Für die Gesellschaft für Christlich-Jüdische Zusammenarbeit betonte Dr. Klaus Dorn, dass Rassismus nirgends eine Alternative sein kann und Demonstrationen wie #wirstehenzusammen oder dieses Gedenken zum 9. November deutliche Zeichen setzen. An zivilgesellschaftliche Organisationen wie Kirchen, die Antifa und verschiedenste Initiativen richtete Dorn, dass die Gesellschaft sie brauche. „Wehren wir uns gemeinsam“ und „Sage nein“, als Liedzeile von Konstantin Wecker, gab Dorn den Anwesenden mit auf den Weg. Anschließend sprachen Mitglieder der jüdischen Gemeinde mit ihrem Vorsitzenden und Marburgs Ehrenbürger Amnon Orbach, das Kaddisch als eines der wichtigsten jüdischen Gebete.

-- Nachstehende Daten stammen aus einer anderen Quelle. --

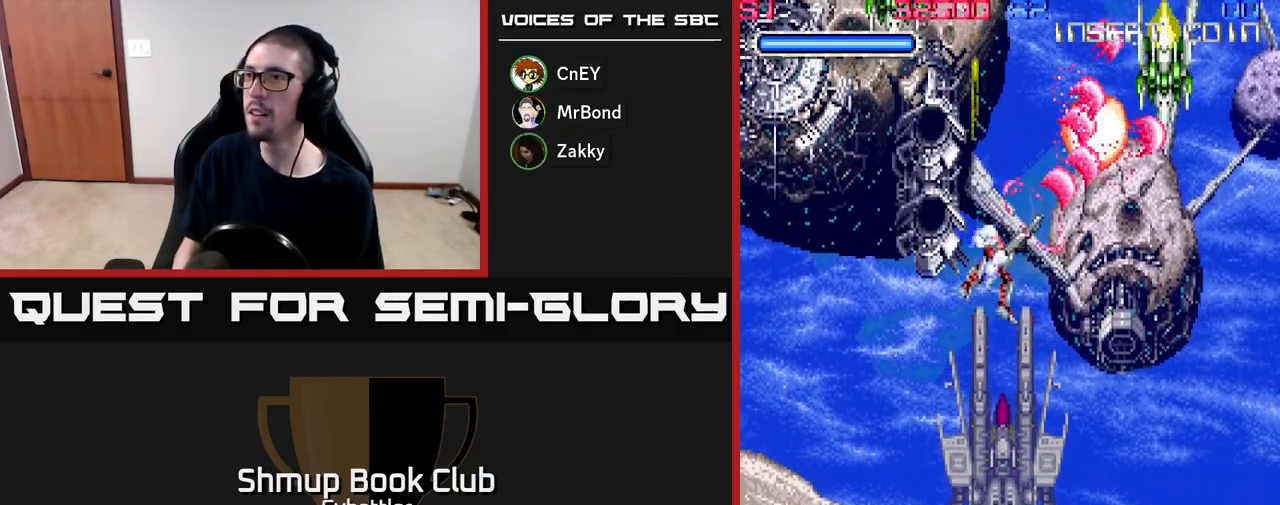
{"buttons": ["DPAD_DOWN"], "right_stick": "center", "events": [[67, "DPAD_DOWN", "up"], [67, "DPAD_RIGHT", "down"], [117, "DPAD_UP", "down"], [233, "DPAD_UP", "up"], [267, "DPAD_DOWN", "down"], [267, "DPAD_RIGHT", "up"]]}
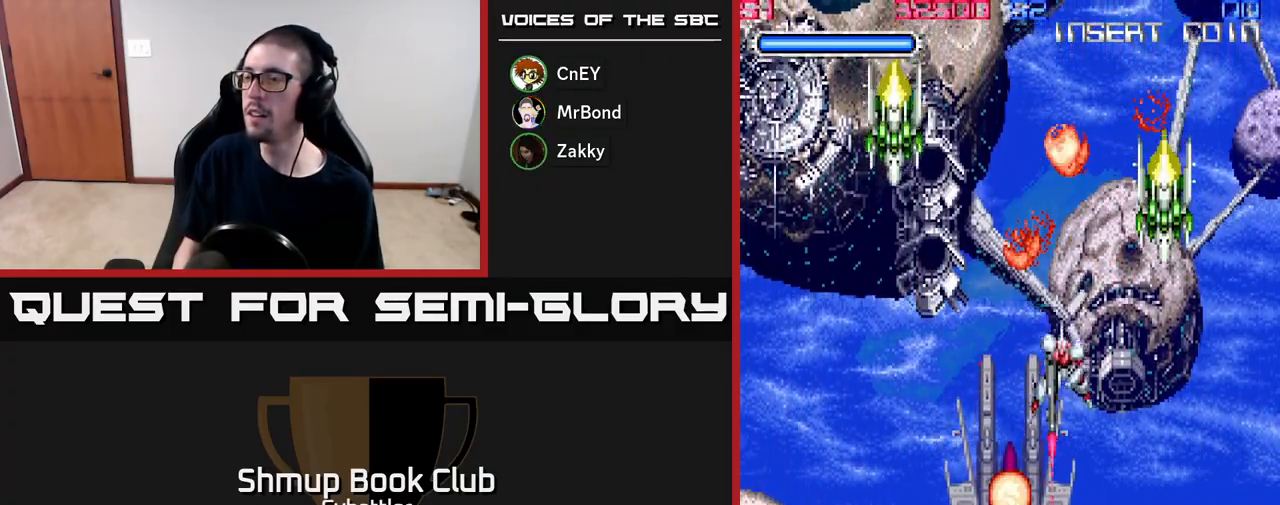
{"buttons": ["DPAD_DOWN"], "right_stick": "center", "events": [[200, "DPAD_RIGHT", "down"], [217, "DPAD_DOWN", "up"], [333, "DPAD_DOWN", "down"], [417, "DPAD_RIGHT", "up"]]}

© Stefanie Profus, i. A. d. Stadt Marburg
Stille und Dunkelheit, doch auch vereinzelte Kerzen in den Händen von Menschen unterstrichen den Anlass der Zusammenkunft im Garten des Gedenkens. Etwa 200 Frauen, Männer und Kinder hatten sich an jenem Ort versammelt, an dem 1938 unaussprechliche Gewalt – von den eigenen Nachbar*innen – gegen jüdische Mitbürger*innen, deren Hab und Gut sowie deren Gotteshaus verübt wurde. Neben den Kerzen durchbrachen die zehn hell erleuchteten „Zettelkästen“ im Boden die Dunkelheit und sorgten mit erinnernden sowie mahnenden Zitaten für ein Gedenken der Opfer der Pogromnacht.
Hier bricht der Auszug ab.